Training For Trauma Emergencies

As the saying goes, good things come in small packages and in this case it means saving a life. As News 25’s Kristen Durand reports, the Mississippi Coastal Trauma Care Region has come up with a way to help officers take immediate action should they find themselves bleeding out.
Police put their lives on the line every day and if they are injured time is critical. Knowing what to do while waiting on back up can mean the difference between life and death. Lead instructor Dr. Perry Walton said, “Different types of bleeding are arterial venous, and capillary, arterial bleeding is bright red bleeding that spurts out very quickly and that can kill you in about three minutes.”
That’s just one reason why a team with the Mississippi Coastal Trauma Care Region joined officers at the Ocean Springs Police Department to arm them with kits full of materials to help stop bleeding, as well as knowledge on how to use them.

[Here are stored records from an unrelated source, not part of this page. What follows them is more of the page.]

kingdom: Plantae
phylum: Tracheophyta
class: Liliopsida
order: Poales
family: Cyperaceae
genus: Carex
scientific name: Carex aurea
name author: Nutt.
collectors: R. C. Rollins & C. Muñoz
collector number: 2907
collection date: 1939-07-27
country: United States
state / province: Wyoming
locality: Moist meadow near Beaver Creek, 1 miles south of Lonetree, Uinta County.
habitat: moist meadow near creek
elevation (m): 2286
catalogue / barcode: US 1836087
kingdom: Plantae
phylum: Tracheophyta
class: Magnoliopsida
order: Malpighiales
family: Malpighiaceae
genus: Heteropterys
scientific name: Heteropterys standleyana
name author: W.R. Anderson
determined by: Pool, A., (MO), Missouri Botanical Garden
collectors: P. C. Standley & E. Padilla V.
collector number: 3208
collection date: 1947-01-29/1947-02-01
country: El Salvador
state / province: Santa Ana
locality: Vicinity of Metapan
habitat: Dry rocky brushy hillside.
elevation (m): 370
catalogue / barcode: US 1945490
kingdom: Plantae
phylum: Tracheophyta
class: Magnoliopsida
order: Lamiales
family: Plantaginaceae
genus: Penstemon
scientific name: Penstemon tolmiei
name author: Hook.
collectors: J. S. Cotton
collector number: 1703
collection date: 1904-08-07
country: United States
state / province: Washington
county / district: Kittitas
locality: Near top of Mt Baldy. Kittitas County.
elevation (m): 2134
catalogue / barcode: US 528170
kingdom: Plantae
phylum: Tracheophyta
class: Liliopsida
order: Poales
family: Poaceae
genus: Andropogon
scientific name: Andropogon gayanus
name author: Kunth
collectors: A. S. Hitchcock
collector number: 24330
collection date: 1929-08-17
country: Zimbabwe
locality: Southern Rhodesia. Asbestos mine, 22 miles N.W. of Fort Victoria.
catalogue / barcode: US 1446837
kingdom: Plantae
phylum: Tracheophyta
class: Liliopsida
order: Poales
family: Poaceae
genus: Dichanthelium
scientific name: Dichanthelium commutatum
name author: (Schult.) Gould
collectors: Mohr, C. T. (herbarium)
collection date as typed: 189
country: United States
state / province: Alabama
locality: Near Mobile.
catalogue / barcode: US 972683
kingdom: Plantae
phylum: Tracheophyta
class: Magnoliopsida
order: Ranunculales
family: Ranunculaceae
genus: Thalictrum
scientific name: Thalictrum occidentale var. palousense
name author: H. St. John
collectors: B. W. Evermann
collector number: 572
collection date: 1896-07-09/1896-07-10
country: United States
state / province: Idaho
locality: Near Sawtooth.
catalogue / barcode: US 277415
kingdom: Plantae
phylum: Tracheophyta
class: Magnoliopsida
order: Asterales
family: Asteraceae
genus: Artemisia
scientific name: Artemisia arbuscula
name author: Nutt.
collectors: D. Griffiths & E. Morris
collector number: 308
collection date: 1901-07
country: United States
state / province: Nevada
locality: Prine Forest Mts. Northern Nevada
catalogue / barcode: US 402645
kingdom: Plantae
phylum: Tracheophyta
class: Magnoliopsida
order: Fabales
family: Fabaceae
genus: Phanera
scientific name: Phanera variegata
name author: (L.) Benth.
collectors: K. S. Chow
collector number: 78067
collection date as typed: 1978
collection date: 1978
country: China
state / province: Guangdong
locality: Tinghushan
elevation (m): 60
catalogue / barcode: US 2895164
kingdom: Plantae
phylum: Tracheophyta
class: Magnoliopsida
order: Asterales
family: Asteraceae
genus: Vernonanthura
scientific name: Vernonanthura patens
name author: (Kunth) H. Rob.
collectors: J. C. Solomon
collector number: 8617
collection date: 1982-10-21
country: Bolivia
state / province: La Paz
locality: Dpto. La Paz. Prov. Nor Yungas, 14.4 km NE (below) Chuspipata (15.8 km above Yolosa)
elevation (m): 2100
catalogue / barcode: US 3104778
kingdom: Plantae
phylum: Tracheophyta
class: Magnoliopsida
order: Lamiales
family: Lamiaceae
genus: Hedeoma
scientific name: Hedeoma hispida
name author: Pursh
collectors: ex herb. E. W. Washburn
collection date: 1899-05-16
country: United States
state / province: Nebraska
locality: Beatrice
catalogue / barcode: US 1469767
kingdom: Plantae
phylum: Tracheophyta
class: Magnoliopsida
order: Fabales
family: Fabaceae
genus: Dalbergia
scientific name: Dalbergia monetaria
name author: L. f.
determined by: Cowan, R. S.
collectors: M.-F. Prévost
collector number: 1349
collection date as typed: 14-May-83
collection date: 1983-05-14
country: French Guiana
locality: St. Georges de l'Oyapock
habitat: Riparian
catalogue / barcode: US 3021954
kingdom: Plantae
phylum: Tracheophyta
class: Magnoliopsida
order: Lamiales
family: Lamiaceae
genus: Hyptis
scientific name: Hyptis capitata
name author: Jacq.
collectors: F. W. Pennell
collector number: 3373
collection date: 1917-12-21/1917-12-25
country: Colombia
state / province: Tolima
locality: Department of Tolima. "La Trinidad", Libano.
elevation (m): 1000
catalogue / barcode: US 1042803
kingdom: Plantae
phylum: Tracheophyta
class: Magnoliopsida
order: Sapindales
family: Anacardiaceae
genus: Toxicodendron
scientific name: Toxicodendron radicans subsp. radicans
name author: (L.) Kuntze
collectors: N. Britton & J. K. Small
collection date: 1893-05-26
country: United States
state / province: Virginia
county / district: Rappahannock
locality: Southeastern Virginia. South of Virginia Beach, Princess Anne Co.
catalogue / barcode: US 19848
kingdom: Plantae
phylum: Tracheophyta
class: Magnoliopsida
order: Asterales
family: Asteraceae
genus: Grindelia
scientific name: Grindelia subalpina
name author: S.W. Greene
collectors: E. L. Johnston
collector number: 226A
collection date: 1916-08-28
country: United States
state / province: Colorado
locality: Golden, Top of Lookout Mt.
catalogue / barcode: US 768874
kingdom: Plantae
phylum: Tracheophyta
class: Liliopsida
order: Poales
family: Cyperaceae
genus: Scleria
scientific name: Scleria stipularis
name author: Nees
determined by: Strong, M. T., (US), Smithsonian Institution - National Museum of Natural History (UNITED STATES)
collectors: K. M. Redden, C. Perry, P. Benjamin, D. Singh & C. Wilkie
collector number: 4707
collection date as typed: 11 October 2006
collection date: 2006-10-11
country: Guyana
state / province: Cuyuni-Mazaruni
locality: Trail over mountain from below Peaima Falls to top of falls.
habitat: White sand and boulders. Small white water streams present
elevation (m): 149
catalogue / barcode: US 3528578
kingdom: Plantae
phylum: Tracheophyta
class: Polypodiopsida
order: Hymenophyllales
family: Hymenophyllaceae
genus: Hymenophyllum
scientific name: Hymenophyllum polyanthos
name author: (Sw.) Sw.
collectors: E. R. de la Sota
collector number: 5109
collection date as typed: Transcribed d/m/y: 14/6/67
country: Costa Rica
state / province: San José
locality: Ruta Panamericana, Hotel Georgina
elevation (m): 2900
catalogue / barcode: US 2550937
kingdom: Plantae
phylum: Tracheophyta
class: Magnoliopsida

Ocean Springs Police Chief Mark Dunston said, ” As you know there are a lot of assaults on police officers in the United States and of course there are a lot of active shooter situations that we respond to and not only will these wound care kits and the tourniquet kits and training be helpful for officers on self wound care, but also when they come up on a shooting victim or a stabbing victim in a situation like that.”
The first kits were given out to Mississippi Highway Patrol Officers. They were quickly put to use. Director of Mississippi Coastal Trauma Care Region Gail Thomas said, “Recently there was an incident and a highway patrol officer was able to save his own life after being shot in the leg with one of these tourniquets.”
Over the next few weeks the Mississippi Trauma Care System for our region will be providing this training to several law enforcement agencies along the coast.
They say it’s their goal to get one of these kits into the hands of every officer in the state. “Our law enforcement is our priority, they are the good guys, they do a lot for us and we want to give back. Make sure they’re taken care of,” said Thomas.